In his portraits, photographer Joshi Daniel draws out the inner light of his subjects and the stories they hold in their faces. In 2008, he launched Joshi Daniel Photography to share his passion for documenting the people around him. Here, Joshi shares how he’s grown as a photoblogger and what he’s learned along the way.
How has your photoblog evolved over the years?
I started my photoblog to share the images of people I shoot, and all this time I was able to stick to that. Over the years, I’ve moved from close-up portraits to more wide-angle images, to GoPro images and now to 28mm portraits.
I’ve always tried to keep the design and color palette of my blog minimal, with black and shades of gray tones. Eventually, I started learning CSS customization through trial and error. It was very exciting and I spent days to make the site look the way I wanted. Since 2015, I have been using the Gallery theme.

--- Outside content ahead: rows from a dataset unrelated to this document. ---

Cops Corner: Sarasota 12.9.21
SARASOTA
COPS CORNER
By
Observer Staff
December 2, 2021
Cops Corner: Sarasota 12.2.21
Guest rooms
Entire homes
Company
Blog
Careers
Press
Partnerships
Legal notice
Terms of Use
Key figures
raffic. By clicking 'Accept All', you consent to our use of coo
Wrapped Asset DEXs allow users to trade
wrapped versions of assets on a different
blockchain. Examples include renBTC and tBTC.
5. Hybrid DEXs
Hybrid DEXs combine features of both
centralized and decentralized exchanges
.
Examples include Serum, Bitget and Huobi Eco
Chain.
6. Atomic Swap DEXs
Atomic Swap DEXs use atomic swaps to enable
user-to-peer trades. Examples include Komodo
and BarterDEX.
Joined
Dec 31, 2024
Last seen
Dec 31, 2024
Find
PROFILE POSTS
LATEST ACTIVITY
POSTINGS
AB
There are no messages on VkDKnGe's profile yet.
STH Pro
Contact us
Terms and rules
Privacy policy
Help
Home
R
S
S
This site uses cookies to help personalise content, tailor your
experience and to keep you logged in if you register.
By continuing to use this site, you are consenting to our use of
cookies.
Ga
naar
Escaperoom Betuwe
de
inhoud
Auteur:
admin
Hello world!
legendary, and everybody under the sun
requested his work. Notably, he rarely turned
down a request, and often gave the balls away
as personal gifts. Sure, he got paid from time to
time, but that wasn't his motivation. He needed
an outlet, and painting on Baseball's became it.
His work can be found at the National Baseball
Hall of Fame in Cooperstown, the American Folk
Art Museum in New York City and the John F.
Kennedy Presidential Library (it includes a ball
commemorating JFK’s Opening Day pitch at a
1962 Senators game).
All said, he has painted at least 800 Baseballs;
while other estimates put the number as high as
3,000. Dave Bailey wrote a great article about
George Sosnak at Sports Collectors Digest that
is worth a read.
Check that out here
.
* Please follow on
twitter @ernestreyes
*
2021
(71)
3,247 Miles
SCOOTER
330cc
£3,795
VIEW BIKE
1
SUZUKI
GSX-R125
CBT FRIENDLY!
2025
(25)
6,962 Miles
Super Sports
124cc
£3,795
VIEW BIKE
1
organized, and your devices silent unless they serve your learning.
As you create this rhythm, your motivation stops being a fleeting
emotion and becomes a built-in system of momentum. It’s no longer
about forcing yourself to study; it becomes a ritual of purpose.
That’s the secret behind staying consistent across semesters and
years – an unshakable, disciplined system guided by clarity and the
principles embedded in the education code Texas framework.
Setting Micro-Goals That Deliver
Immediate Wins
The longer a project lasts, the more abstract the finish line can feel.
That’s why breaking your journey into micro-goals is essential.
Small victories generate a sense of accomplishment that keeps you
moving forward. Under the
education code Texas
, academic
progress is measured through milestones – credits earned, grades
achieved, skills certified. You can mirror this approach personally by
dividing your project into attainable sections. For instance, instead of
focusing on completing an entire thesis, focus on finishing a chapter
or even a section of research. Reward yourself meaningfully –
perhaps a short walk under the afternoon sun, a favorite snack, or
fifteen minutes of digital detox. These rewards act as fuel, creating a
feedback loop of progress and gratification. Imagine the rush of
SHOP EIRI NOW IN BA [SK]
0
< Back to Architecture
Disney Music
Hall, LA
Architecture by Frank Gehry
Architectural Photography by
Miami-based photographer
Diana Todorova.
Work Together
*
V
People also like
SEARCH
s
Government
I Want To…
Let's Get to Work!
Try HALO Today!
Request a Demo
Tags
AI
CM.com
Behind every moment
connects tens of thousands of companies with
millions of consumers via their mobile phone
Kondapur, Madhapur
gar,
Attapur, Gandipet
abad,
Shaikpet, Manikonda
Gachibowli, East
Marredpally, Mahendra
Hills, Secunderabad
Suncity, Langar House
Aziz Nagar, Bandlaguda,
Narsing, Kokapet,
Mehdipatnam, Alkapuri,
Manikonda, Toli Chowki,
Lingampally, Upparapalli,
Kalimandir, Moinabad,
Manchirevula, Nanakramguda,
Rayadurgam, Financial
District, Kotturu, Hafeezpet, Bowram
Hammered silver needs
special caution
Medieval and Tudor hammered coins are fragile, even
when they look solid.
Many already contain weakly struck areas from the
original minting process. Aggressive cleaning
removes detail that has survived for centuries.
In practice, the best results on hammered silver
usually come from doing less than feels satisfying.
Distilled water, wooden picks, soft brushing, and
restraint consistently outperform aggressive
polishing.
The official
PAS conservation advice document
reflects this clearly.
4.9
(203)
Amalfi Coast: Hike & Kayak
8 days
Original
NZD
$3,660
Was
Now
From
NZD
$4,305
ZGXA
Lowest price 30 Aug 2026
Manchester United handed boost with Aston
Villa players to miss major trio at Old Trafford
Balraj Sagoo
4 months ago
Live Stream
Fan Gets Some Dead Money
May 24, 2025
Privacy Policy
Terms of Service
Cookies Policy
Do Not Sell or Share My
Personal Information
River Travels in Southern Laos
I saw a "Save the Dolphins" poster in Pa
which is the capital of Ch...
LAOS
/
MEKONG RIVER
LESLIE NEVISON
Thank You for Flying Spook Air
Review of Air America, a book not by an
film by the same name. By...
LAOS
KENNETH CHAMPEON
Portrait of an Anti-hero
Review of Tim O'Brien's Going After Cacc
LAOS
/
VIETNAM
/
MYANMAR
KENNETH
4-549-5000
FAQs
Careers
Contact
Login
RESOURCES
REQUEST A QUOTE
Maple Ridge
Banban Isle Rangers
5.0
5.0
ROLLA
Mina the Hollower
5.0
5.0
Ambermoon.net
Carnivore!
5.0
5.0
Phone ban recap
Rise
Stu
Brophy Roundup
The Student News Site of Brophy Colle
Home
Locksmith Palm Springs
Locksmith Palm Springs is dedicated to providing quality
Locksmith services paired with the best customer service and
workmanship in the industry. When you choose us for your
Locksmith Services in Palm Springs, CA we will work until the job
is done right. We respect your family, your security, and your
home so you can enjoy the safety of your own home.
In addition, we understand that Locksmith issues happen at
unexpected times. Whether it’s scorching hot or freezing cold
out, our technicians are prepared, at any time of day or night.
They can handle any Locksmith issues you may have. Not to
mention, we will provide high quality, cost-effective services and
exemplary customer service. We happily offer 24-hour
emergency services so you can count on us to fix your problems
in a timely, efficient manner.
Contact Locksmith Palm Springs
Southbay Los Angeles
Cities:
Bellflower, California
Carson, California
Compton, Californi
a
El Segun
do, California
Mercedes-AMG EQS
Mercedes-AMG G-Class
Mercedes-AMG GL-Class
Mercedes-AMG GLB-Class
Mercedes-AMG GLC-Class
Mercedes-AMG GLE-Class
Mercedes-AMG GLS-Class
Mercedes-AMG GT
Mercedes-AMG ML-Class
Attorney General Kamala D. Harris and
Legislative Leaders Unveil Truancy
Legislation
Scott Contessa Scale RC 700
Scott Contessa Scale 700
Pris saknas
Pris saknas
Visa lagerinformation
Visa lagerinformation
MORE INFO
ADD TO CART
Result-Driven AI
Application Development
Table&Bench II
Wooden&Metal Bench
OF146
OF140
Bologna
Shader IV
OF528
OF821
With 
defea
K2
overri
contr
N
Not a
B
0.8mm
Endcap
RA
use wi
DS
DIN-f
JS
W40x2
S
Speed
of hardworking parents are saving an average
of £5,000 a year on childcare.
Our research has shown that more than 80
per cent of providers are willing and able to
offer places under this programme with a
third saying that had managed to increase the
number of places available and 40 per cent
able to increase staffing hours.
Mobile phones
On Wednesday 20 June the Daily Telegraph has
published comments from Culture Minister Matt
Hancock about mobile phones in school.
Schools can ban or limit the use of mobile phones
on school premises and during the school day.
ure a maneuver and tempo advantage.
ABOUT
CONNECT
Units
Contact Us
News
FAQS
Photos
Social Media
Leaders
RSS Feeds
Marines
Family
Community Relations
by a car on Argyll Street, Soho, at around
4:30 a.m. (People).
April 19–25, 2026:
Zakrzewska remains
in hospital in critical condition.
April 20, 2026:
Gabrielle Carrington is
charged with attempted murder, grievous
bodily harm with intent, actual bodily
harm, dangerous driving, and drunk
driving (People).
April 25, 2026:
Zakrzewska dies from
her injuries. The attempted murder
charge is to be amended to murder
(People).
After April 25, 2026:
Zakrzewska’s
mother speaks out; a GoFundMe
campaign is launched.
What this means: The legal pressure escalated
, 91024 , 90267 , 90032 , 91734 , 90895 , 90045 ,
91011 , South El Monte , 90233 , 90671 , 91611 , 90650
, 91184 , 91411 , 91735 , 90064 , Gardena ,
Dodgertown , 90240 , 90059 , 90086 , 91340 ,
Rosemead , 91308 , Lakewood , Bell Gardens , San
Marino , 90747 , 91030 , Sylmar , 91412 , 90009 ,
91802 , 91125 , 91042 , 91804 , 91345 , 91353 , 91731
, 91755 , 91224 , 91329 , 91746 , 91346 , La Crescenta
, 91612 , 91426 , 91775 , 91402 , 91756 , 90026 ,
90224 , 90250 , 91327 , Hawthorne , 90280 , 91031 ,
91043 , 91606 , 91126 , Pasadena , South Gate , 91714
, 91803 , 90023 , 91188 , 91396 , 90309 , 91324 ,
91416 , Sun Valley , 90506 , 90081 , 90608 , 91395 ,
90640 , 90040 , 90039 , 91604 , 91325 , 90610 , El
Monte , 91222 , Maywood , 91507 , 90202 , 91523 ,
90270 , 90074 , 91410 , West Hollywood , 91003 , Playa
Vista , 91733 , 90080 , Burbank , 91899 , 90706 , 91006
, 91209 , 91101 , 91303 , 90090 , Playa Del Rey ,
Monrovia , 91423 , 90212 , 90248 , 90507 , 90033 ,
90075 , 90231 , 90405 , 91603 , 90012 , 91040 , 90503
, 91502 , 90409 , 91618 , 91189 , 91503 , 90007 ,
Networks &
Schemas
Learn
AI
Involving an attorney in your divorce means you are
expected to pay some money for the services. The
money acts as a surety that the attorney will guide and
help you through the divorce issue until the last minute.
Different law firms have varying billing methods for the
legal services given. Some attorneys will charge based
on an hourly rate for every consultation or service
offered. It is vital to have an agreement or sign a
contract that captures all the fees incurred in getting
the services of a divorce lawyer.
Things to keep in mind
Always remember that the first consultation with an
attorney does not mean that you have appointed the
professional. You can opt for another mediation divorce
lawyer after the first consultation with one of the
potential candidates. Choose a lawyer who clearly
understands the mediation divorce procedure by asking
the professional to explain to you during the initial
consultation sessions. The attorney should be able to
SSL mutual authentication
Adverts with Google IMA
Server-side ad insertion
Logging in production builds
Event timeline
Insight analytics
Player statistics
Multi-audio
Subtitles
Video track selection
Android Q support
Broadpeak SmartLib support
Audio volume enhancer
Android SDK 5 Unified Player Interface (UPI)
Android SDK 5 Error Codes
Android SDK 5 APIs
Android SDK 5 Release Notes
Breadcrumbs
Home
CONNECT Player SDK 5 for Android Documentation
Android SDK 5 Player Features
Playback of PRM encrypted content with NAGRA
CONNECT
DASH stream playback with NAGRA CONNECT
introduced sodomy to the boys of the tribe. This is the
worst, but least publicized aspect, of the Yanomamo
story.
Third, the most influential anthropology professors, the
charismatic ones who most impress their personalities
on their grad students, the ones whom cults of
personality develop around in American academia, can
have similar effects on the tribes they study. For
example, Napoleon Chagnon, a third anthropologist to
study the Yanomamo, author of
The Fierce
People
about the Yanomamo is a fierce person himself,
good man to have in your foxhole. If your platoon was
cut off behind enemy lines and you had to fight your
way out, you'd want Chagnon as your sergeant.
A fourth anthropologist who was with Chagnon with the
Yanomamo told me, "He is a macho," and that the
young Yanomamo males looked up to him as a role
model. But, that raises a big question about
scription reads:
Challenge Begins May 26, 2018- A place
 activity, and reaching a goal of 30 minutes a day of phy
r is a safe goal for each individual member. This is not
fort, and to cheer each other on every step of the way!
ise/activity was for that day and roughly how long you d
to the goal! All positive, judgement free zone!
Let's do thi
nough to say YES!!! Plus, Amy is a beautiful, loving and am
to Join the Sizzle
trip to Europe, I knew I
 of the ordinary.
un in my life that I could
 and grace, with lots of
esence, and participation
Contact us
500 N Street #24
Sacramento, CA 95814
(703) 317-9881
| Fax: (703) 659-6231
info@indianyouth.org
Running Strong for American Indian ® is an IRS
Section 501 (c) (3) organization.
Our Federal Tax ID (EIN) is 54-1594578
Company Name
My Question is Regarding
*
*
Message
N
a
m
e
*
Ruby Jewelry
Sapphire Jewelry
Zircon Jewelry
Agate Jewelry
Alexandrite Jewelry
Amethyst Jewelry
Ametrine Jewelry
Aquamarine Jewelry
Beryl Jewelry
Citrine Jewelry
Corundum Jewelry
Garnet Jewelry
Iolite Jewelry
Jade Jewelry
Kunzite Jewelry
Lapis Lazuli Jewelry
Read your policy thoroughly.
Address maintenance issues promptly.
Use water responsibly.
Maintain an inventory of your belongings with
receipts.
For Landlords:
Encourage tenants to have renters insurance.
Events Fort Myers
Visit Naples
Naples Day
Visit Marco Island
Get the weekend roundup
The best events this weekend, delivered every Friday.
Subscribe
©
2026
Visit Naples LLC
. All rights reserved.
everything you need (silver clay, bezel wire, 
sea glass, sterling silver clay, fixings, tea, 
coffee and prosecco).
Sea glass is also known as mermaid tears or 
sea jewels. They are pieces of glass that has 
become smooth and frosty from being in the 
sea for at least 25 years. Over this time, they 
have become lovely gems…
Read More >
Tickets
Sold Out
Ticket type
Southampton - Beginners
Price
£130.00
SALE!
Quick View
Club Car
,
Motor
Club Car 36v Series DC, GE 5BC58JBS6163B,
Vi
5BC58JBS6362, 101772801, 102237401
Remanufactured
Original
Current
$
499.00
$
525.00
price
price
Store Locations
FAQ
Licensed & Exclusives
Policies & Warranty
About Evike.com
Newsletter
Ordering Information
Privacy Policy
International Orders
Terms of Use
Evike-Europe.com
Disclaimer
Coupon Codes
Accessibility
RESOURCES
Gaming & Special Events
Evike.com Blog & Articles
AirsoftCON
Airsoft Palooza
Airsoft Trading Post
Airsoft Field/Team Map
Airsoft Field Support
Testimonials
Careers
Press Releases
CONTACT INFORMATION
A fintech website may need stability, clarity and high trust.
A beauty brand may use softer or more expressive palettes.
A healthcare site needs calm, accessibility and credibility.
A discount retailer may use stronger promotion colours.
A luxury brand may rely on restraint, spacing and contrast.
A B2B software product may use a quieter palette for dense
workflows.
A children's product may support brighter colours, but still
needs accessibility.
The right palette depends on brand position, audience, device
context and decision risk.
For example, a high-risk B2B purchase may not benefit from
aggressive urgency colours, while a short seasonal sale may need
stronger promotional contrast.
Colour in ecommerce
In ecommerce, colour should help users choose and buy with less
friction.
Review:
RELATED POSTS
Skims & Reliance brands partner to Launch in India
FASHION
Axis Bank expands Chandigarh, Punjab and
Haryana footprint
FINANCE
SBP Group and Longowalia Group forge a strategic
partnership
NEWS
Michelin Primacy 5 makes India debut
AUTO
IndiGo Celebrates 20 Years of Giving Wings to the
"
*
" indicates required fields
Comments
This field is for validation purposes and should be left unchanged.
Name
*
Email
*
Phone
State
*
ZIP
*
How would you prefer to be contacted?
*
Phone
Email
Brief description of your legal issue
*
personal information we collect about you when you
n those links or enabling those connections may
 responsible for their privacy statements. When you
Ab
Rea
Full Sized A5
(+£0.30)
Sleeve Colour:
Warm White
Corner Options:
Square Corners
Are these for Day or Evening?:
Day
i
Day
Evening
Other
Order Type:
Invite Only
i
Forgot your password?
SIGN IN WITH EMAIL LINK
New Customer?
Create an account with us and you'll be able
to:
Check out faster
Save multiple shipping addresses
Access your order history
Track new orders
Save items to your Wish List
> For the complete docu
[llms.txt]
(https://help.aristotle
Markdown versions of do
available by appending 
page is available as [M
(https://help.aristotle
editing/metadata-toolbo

What kinds of images engage your readers the most?
I am always excited to shoot portraits, and strong portraits and nudes seem to resonate with my readers the most. In 2016, when I had lost my puppy, I posted an image of him. It is not a great picture, but the response I received from that image was warm and lovely and so many readers shared their own stories.
You’ve built a blog readership of over 30,000 followers! What are some ways you’ve grown your audience?
The WordPress.com Reader is a great place to find new blogs and also connect with new followers. Social media also helps promote both new and old blog posts easily.
I started all these social media accounts initially to promote my photoblog. The blog has always been my primary sharing platform for my serious work and portfolio. Most of my casual photography goes to Instagram. But I have started to upload images of people there, too.
Blogging is an easy way to organize content. Tags and categories keep everything neatly in place, so it is always easy to find older content on the blog. Unlike social media, on a blog you have more freedom with the content you share. So, social media shouldn’t dictate what you should create.
What’s one piece of advice you can give to photographers that are new to blogging?
Here’s a quick resource on image optimization.
I think growth in blogging can be slow and steady unlike on social media. Publishing quality posts, commenting on others’ blogs, and slowly building a community on social media may do the trick. I’d also recommend enhancing images for web use for faster loading pages.